Dokkaebi hareket etmedi. Bu doğaldı. Şu anda benimle çok eğleniyordu. Ayrıca, beni öldürmeyi planlıyor olsaydı beni görmek için buraya gelmezdi. Bu adam için burada hayatta kalmalıydım ya da en azından sefil bir şekilde ölmeliydim.
[Haha. Beni gerçekten kızdırıyorsun. Bak, şimdi…]
Dokkaebi’nin düz şekilli kaşları öfkeyle kıvrandı. Alay hareketlerini durdurmanın ve asıl konuya gelmenin zamanı gelmişti.
“Düşük dereceli dokkaebi, Bihyung. Bir yayıncının faaliyetleri nasıl?”
Yüzde bir çatlak olsaydı, aynen böyle görünürdü. Dokkaebi Bihyung ilk kez kafa karışıklığı gösterdi.
[H-Adımı nereden biliyorsun?]
“Son zamanlarda yayın yapmaktan keyif almıyorsunuz, değil mi? Takımyıldızlar çok cimri.”

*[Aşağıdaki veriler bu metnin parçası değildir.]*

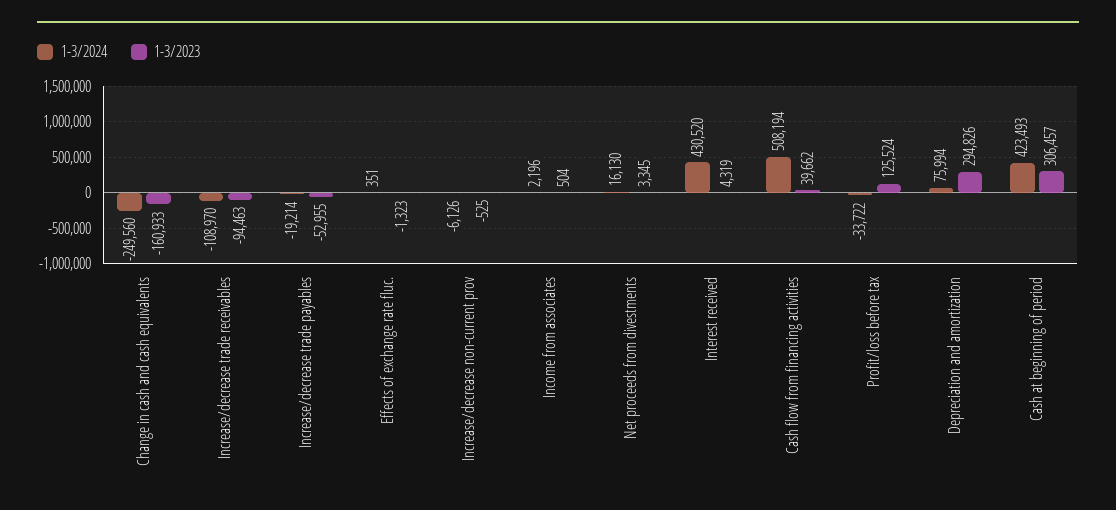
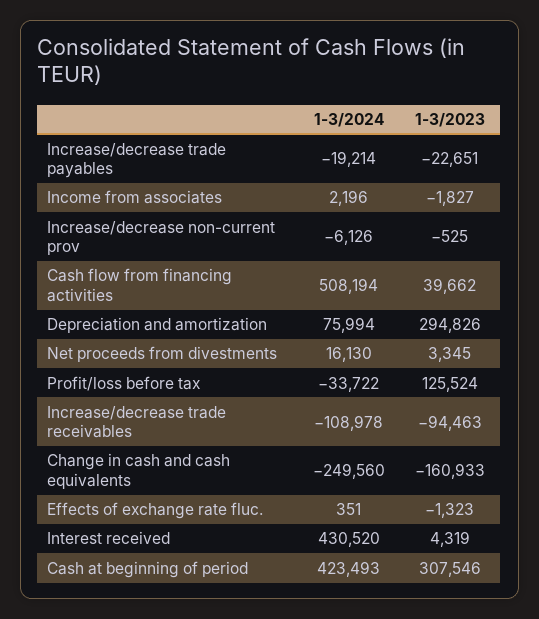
1-3/2024, Increase/decrease trade receivables: -108970 -> -108978
1-3/2023, Increase/decrease trade payables: -52955 -> -22651
1-3/2023, Income from associates: 504 -> -1827
1-3/2023, Cash at beginning of period: 306457 -> 307546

[W-Sen de kimsin? Bir insan nasıl…]
Bihyung’un boynuzları sallandı. Bu doğaldı. Sıradan bir insan Star Stream sistemi hakkında bilgi sahibi olamazdı. Ama ben sıradan bir insan değildim.

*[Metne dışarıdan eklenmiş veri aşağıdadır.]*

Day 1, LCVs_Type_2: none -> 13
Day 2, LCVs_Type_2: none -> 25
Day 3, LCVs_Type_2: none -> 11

[Birkaç takımyıldızın senin varlığın hakkında şüpheleri var.]
[Takımyıldızı Gizli Plotter’ın gözleri planında parlıyor.]
Şu andan itibaren, takımyıldızlar için bir hikaye değildi.
dedim Bihyung’a, “Sen kanalı kapattıktan sonra konuşmaya ne dersin?”
Bihyung endişelendi ve kanalı kapattı.
[#BI-7623 kanalı kapalı.]
Takımyıldızlar kanaldan ayrıldıktan sonra Bihyung gerçek yüzünü gösterdi.
[Konuşmaktan çekinmeyin. Sen, sıradan bir insan Yıldız Akımı yayınlarını nasıl bilebilir?]
“Bu önemli değil.”
[Ha?]
“Bihyung, ‘dokkaebis’in kralı’ olmak ister misin?”
[Şimdi ne olacak…]
“Dokgak ve Gildal’ı geçerek ağdaki en iyi yayıncı olmak istemez misin?”
Bihyung’un ten rengi değişiyordu.
“Dokkaebi Bihyung, benimle bir sözleşme imzala. O zaman seni dokkaebis’in kralı yapacağım.”